───── DATASET ─────

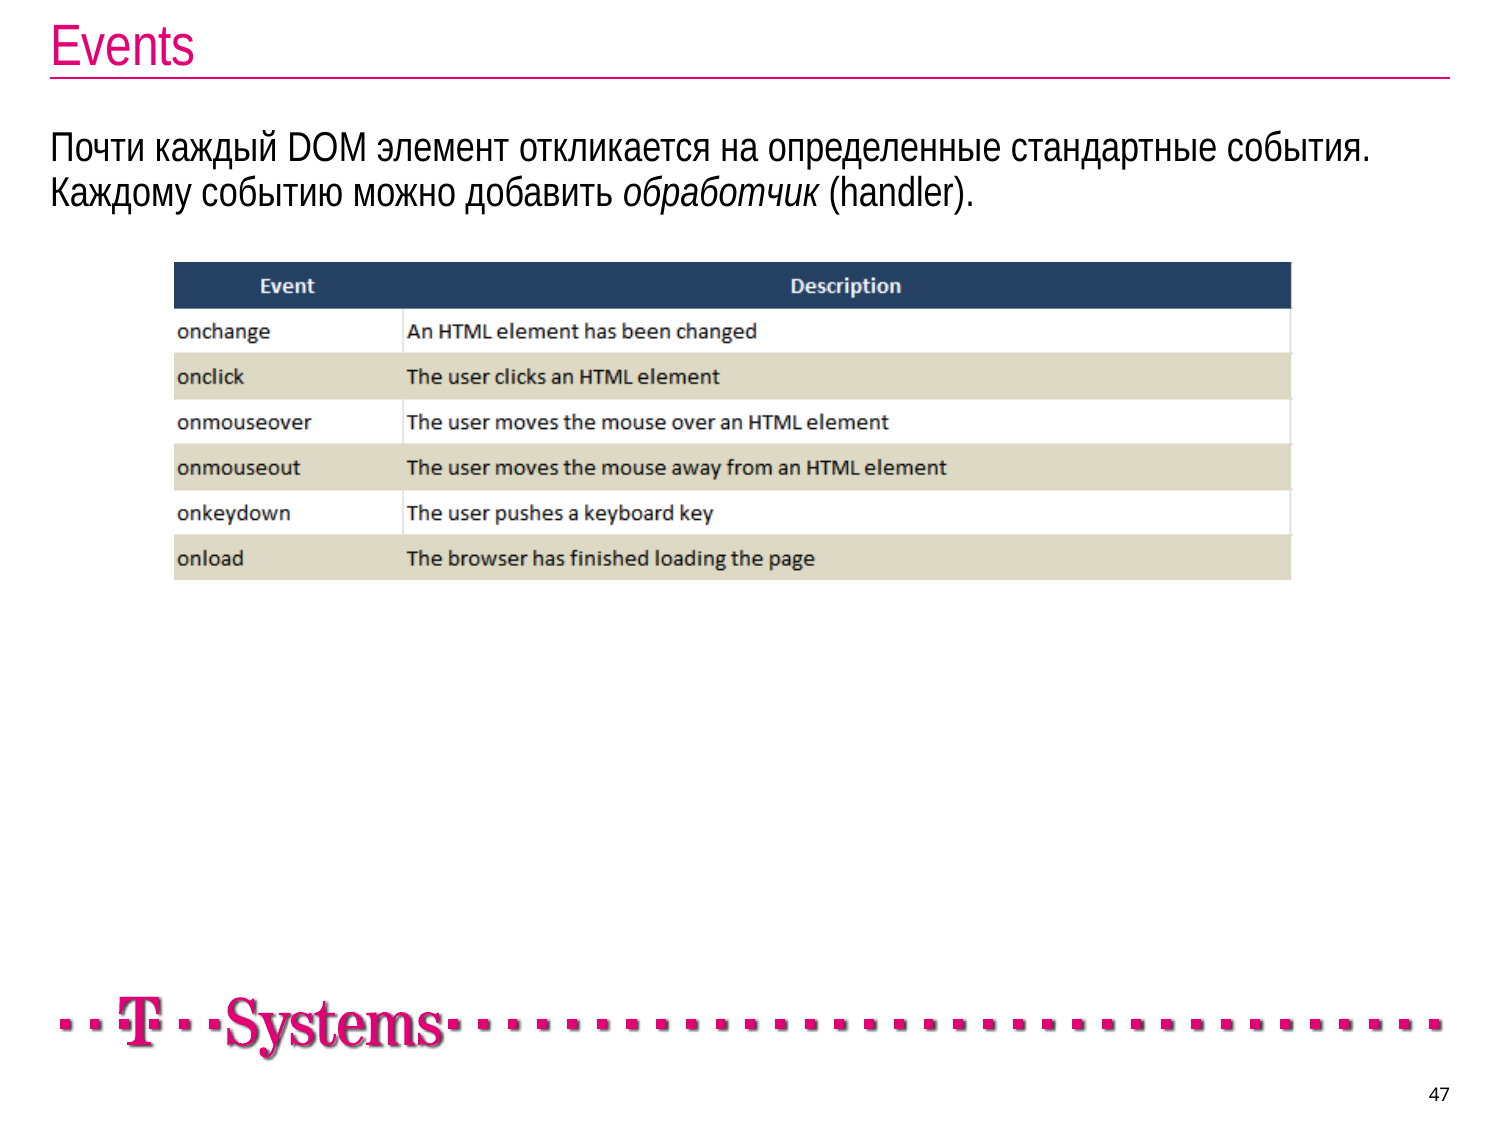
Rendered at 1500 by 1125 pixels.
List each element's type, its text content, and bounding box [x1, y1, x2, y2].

title Events [50, 14, 1450, 91]
list Почти каждый DOM элемент откликается на определенные стандартные события. Каждому событию можно добавить обработчик (handler). [49, 125, 1450, 988]
picture [174, 262, 1293, 580]
slide_number 47 [1361, 1082, 1451, 1107]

─────

Return every line from the one holding "List each element's" through the end of the data, exactly as it appears, with both ends kept and nothing else.

■ COMPLETED TASK ■
List each element's type, its text content, and bounding box [x1, y1, x2, y2].

title Events [50, 14, 1450, 91]
list Почти каждый DOM элемент откликается на определенные стандартные события. Каждому событию можно добавить обработчик (handler). [49, 125, 1450, 988]
picture [174, 262, 1293, 580]
slide_number 47 [1361, 1082, 1451, 1107]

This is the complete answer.